What’s more, the people hardest hit by the pandemic recession are the least financially secure, namely low-wage service-industry workers.
There was no way Ottawa could have allowed CERB to simply end in July, without a replacement or an extension.
Too many jobless Canadians still need some kind of income support. And the economy needs something to backfill these Canadians’ regular consumer spending. Every person’s spending is somebody else’s income, giving money to the unemployed, and allowing them to continue paying rent and buying groceries, which in turn helps to keep the economy turning, and other Canadians employed.
In the face of a pandemic-induced economic lockdown, something like CERB was necessary. But how long will CERB be necessary? Should it be redesigned? And is it discouraging people from working? Those are tougher questions.
As any economist with seven years of higher education can tell you, and as any person with two seconds worth of common sense can confirm, incentives matter. If someone can receive as much money for working as not working, that’s an incentive to not work. The CERB payment is $500 a week; assuming a 35-hour week, that’s more than the minimum wage in eight provinces.
And while a person collecting CERB is allowed to work, they lose CERB if they earn more than $1,000 a month. So someone working part-time at minimum wage, who accepts a move to full-time, could actually end up with less money in their pocket.
If someone declines work under those conditions, it isn’t because they’re lazy or irresponsible. It just shows that they’ve got a grasp on their own financial arithmetic.
As for employers, some have reported that, despite unemployment being at record levels, they’re having trouble finding staff and filling shifts.
The CERB obviously isn’t the cause of the massive gap in the job market, but if its incentives are putting even a small barrier in the way of a return to work, that’s a problem. And there are two ways of addressing it: We’ll call them Get Tough, or Be Generous.
Get Tough involves simply ending the CERB. That would certainly provide a very strong incentive – desperation, really – to look for work. Problem: The state of the economy today is such that many people will not find work in the coming months, through no fault of their own.

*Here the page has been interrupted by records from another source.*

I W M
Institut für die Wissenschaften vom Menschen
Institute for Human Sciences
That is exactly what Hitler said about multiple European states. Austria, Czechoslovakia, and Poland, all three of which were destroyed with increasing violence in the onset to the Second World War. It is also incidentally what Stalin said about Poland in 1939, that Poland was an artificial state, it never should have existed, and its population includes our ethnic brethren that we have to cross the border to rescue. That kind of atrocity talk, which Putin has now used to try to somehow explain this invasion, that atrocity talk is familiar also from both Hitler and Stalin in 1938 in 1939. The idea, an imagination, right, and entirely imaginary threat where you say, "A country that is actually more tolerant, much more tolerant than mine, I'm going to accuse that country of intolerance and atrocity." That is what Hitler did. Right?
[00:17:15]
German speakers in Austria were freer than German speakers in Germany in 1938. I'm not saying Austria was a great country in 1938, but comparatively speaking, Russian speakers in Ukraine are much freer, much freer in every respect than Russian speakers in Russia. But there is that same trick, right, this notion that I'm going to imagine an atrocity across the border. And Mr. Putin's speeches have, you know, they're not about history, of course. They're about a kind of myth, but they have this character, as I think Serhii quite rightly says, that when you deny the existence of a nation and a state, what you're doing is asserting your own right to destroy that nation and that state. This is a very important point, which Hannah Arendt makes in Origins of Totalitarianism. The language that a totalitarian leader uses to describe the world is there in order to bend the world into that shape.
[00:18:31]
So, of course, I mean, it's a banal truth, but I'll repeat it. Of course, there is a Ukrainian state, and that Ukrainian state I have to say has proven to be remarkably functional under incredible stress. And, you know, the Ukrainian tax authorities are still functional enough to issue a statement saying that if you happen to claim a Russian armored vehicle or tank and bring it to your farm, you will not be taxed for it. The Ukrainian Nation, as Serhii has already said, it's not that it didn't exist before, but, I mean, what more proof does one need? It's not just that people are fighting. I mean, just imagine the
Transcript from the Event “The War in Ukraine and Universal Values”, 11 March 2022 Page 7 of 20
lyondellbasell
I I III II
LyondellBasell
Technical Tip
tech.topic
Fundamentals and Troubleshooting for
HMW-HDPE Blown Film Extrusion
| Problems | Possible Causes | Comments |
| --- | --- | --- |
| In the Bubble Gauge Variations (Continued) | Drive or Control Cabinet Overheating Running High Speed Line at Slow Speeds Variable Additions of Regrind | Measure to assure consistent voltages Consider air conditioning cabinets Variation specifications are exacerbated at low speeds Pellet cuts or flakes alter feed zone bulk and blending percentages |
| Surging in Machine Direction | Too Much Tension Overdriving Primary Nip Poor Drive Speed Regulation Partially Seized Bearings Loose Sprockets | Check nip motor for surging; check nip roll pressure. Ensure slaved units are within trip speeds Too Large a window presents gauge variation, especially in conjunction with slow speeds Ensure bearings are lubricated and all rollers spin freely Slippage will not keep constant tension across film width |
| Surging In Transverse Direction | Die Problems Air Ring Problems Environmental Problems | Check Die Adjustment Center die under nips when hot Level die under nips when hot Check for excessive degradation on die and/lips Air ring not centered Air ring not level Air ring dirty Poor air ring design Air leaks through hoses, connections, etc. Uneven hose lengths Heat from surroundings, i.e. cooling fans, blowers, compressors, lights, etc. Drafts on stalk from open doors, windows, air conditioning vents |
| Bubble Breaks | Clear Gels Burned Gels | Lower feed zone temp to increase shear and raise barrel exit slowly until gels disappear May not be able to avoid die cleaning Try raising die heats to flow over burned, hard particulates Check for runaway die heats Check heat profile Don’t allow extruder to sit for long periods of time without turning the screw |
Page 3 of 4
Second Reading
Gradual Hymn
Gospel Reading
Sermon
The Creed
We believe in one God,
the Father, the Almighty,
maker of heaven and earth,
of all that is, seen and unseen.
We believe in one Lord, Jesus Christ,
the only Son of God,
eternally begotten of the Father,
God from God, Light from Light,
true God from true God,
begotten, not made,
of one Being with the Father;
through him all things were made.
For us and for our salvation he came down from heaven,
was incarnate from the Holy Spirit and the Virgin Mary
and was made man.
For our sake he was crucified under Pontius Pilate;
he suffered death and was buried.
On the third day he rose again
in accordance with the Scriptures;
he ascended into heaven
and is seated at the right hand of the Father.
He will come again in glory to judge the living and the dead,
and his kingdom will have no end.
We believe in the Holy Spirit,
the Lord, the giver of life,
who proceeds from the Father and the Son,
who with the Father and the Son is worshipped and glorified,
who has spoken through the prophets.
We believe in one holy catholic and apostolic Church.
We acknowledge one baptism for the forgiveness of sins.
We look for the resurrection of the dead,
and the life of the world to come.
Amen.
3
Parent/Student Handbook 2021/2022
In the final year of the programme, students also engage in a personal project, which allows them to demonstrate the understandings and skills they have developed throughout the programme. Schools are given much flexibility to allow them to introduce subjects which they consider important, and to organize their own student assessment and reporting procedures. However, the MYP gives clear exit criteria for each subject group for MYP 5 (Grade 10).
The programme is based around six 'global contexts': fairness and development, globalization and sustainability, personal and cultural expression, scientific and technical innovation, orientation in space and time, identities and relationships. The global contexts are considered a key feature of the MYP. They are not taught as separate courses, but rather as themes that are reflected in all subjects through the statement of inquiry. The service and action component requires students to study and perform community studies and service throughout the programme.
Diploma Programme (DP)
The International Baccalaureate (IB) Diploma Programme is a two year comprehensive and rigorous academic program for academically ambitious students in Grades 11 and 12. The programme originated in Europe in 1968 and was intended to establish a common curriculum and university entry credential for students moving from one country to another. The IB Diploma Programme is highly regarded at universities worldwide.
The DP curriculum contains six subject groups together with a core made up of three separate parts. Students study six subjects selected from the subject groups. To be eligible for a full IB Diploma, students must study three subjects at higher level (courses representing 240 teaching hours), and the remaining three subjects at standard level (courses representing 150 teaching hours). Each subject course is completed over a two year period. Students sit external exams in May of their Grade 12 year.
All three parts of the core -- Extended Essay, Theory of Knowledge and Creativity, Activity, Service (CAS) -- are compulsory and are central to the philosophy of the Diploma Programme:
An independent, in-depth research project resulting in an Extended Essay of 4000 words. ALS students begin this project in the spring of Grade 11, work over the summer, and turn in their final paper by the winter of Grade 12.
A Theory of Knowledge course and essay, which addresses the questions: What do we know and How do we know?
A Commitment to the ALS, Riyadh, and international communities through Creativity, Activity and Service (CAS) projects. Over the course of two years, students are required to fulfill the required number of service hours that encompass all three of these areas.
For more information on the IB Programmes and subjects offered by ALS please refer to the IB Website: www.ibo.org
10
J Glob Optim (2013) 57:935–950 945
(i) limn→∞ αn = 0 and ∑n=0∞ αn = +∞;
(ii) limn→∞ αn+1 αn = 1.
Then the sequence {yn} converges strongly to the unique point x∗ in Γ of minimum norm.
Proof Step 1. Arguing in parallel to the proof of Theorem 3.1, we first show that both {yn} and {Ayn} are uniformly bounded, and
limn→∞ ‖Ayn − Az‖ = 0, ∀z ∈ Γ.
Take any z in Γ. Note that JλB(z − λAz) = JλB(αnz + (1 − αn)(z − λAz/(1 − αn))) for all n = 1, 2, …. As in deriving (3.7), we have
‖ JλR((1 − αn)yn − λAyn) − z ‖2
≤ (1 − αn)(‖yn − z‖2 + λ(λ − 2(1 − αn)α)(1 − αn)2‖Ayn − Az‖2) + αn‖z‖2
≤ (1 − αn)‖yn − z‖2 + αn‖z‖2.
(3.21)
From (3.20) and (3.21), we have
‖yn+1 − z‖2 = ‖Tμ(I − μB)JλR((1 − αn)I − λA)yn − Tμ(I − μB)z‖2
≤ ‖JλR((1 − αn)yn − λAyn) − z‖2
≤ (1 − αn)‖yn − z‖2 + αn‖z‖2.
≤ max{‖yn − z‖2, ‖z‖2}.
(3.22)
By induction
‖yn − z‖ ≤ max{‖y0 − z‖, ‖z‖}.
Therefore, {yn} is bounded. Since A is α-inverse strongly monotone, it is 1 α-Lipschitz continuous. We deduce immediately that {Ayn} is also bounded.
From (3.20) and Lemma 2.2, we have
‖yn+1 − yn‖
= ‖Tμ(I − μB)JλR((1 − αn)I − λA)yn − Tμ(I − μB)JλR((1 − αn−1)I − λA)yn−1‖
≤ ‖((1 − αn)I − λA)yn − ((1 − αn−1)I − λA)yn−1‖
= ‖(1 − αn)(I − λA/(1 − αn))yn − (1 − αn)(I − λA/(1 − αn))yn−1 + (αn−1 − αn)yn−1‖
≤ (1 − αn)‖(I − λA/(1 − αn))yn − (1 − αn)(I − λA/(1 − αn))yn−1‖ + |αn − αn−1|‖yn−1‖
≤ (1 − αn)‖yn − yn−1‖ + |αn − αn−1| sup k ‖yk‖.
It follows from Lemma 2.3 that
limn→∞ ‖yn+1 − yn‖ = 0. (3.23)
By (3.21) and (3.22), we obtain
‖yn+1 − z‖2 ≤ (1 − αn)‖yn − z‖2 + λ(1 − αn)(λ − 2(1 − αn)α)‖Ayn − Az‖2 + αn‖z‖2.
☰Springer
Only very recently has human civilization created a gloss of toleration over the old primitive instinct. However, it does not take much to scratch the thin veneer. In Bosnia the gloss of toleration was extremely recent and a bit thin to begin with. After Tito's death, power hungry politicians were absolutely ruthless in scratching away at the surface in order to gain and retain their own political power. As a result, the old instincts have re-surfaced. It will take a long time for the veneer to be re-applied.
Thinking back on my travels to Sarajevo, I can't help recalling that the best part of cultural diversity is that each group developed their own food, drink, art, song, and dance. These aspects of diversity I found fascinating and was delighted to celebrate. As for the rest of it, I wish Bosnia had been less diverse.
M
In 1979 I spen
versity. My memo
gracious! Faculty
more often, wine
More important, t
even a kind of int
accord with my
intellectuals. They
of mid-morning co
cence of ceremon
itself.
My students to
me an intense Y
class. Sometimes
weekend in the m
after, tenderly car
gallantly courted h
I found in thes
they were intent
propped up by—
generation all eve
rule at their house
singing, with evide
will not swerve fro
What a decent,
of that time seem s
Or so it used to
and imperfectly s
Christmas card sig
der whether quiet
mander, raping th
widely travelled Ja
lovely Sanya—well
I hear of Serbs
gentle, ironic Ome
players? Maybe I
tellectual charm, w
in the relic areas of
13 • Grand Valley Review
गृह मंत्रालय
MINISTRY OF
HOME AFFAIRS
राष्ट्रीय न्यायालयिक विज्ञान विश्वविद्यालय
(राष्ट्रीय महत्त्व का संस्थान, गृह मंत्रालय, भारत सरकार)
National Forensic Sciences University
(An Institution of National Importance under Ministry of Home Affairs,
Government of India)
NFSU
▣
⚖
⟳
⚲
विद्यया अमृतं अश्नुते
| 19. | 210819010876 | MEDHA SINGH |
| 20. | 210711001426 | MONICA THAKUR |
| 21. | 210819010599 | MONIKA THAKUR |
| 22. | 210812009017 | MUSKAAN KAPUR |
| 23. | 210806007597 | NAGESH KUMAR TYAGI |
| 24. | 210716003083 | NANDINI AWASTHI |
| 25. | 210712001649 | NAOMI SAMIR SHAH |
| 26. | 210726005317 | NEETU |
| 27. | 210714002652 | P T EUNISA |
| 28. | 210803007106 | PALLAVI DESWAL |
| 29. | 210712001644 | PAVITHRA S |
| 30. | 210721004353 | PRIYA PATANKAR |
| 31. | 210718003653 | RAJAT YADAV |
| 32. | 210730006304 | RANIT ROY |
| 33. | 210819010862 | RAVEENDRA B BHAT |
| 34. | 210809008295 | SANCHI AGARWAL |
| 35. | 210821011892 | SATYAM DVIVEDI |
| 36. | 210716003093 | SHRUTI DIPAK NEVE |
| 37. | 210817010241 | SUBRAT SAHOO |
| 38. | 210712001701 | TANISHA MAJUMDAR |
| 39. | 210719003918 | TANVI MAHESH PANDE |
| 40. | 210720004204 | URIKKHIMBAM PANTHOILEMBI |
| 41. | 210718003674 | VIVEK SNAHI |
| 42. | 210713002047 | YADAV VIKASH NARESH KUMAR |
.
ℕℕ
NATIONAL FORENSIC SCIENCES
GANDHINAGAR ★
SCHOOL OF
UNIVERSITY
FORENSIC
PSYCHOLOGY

Be Generous involves redesigning the CERB to fix those flawed incentives. Conservative MP Dan Albas has proposed that, instead of clawing back 100 per cent of CERB payments to anyone who gets a job paying more than $1,000 a month, recipients should be allowed to keep 50 cents of CERB for every dollar of job earnings. That 50 per cent rule is in place for people receiving Employment Insurance. It rewards those who find a job, rather than penalize them.
The decision to extend the CERB’s life by eight weeks means it’s already time to start thinking about what comes next. Ideally, CERB should be wound down and replaced by a stronger and broader EI system. EI currently has overly tough eligibility rules, such that a high proportion of the unemployed don’t qualify – which is why CERB had to be created in the first place.